### Assignment:
Reproduce each record exactly, but exclude every picture.

-- Task input follows --

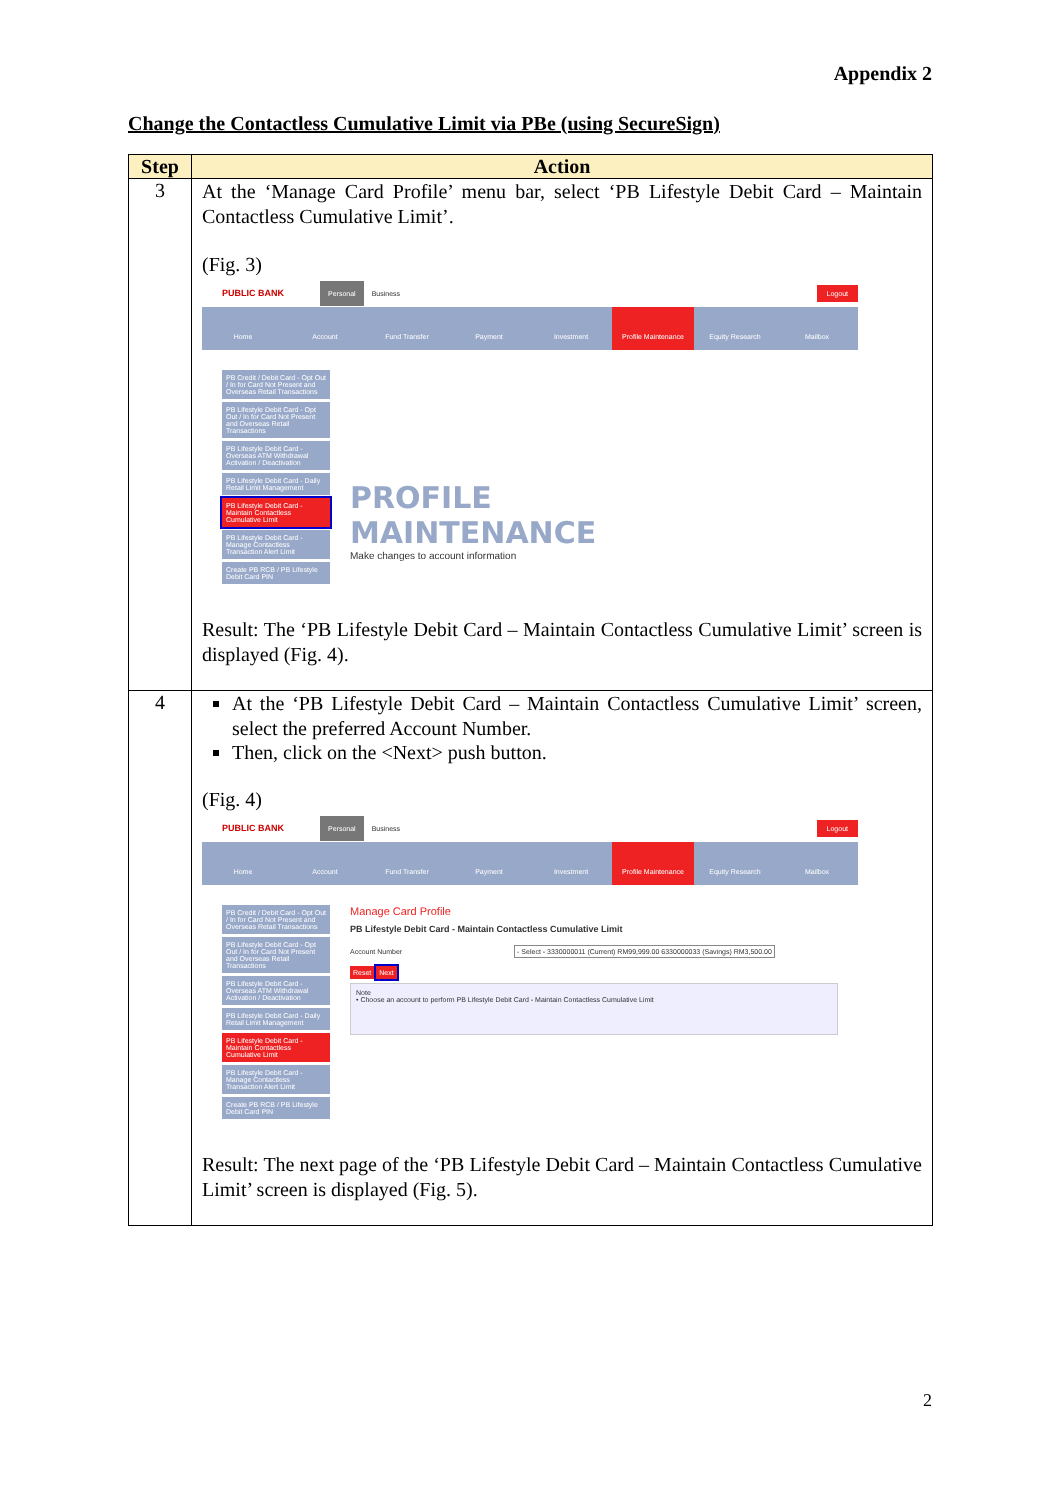Appendix 2
Change the Contactless Cumulative Limit via PBe (using SecureSign)
| Step | Action |
| --- | --- |
| 3 | At the ‘Manage Card Profile’ menu bar, select ‘PB Lifestyle Debit Card – Maintain Contactless Cumulative Limit’. (Fig. 3) PUBLIC BANK Personal Business Logout Home Account Fund Transfer Payment Investment Profile Maintenance Equity Research Mailbox PB Credit / Debit Card - Opt Out / In for Card Not Present and Overseas Retail Transactions PB Lifestyle Debit Card - Opt Out / In for Card Not Present and Overseas Retail Transactions PB Lifestyle Debit Card - Overseas ATM Withdrawal Activation / Deactivation PB Lifestyle Debit Card - Daily Retail Limit Management PB Lifestyle Debit Card - Maintain Contactless Cumulative Limit PB Lifestyle Debit Card - Manage Contactless Transaction Alert Limit Create PB RCB / PB Lifestyle Debit Card PIN PROFILE MAINTENANCE Make changes to account information Result: The ‘PB Lifestyle Debit Card – Maintain Contactless Cumulative Limit’ screen is displayed (Fig. 4). |
| 4 | At the ‘PB Lifestyle Debit Card – Maintain Contactless Cumulative Limit’ screen, select the preferred Account Number. Then, click on the <Next> push button. (Fig. 4) PUBLIC BANK Personal Business Logout Home Account Fund Transfer Payment Investment Profile Maintenance Equity Research Mailbox PB Credit / Debit Card - Opt Out / In for Card Not Present and Overseas Retail Transactions PB Lifestyle Debit Card - Opt Out / In for Card Not Present and Overseas Retail Transactions PB Lifestyle Debit Card - Overseas ATM Withdrawal Activation / Deactivation PB Lifestyle Debit Card - Daily Retail Limit Management PB Lifestyle Debit Card - Maintain Contactless Cumulative Limit PB Lifestyle Debit Card - Manage Contactless Transaction Alert Limit Create PB RCB / PB Lifestyle Debit Card PIN Manage Card Profile PB Lifestyle Debit Card - Maintain Contactless Cumulative Limit Account Number - Select - 3330000011 (Current) RM99,999.00 6330000033 (Savings) RM3,500.00 Reset Next Note • Choose an account to perform PB Lifestyle Debit Card - Maintain Contactless Cumulative Limit Result: The next page of the ‘PB Lifestyle Debit Card – Maintain Contactless Cumulative Limit’ screen is displayed (Fig. 5). |
2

-- Task input concluded --

### Solution:
Appendix 2
Change the Contactless Cumulative Limit via PBe (using SecureSign)
| Step | Action |
| --- | --- |
| 3 | At the ‘Manage Card Profile’ menu bar, select ‘PB Lifestyle Debit Card – Maintain Contactless Cumulative Limit’. (Fig. 3) PUBLIC BANK Personal Business Logout Home Account Fund Transfer Payment Investment Profile Maintenance Equity Research Mailbox PB Credit / Debit Card - Opt Out / In for Card Not Present and Overseas Retail Transactions PB Lifestyle Debit Card - Opt Out / In for Card Not Present and Overseas Retail Transactions PB Lifestyle Debit Card - Overseas ATM Withdrawal Activation / Deactivation PB Lifestyle Debit Card - Daily Retail Limit Management PB Lifestyle Debit Card - Maintain Contactless Cumulative Limit PB Lifestyle Debit Card - Manage Contactless Transaction Alert Limit Create PB RCB / PB Lifestyle Debit Card PIN PROFILE MAINTENANCE Make changes to account information Result: The ‘PB Lifestyle Debit Card – Maintain Contactless Cumulative Limit’ screen is displayed (Fig. 4). |
| 4 | At the ‘PB Lifestyle Debit Card – Maintain Contactless Cumulative Limit’ screen, select the preferred Account Number. Then, click on the <Next> push button. (Fig. 4) PUBLIC BANK Personal Business Logout Home Account Fund Transfer Payment Investment Profile Maintenance Equity Research Mailbox PB Credit / Debit Card - Opt Out / In for Card Not Present and Overseas Retail Transactions PB Lifestyle Debit Card - Opt Out / In for Card Not Present and Overseas Retail Transactions PB Lifestyle Debit Card - Overseas ATM Withdrawal Activation / Deactivation PB Lifestyle Debit Card - Daily Retail Limit Management PB Lifestyle Debit Card - Maintain Contactless Cumulative Limit PB Lifestyle Debit Card - Manage Contactless Transaction Alert Limit Create PB RCB / PB Lifestyle Debit Card PIN Manage Card Profile PB Lifestyle Debit Card - Maintain Contactless Cumulative Limit Account Number - Select - 3330000011 (Current) RM99,999.00 6330000033 (Savings) RM3,500.00 Reset Next Note • Choose an account to perform PB Lifestyle Debit Card - Maintain Contactless Cumulative Limit Result: The next page of the ‘PB Lifestyle Debit Card – Maintain Contactless Cumulative Limit’ screen is displayed (Fig. 5). |
2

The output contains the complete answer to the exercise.